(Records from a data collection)
_____

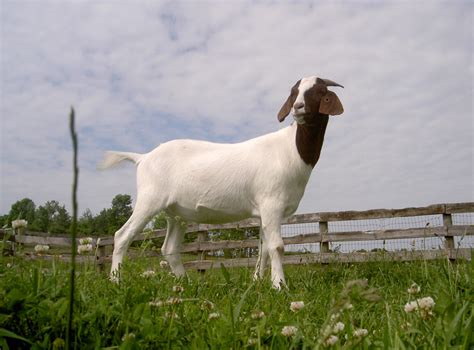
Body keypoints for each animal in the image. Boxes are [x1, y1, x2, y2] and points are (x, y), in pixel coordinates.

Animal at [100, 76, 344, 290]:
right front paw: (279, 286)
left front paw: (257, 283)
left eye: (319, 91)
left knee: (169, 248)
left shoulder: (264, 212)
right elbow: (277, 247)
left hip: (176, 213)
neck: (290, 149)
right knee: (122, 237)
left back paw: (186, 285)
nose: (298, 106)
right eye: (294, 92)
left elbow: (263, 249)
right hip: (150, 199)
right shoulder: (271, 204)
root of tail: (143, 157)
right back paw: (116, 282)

_____

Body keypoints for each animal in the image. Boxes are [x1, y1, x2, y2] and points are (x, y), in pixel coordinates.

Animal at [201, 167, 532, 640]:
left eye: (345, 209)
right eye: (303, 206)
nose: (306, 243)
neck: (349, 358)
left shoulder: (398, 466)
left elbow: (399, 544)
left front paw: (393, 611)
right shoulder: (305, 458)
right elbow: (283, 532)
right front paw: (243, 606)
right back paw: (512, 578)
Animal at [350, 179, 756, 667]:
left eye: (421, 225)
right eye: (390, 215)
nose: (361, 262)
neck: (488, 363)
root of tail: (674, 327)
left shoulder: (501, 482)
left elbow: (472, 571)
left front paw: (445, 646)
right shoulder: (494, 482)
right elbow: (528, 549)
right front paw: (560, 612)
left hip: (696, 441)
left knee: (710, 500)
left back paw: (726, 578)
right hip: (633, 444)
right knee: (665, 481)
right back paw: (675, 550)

_____

(TASK DIRECTIONS) Please copy the lines above from the line with "right hip: (150, 199)" up to and including the line with "right back paw: (116, 282)", exactly as written and with nothing else.

(RESPONSE TO THE EXERCISE)
right hip: (150, 199)
right shoulder: (271, 204)
root of tail: (143, 157)
right back paw: (116, 282)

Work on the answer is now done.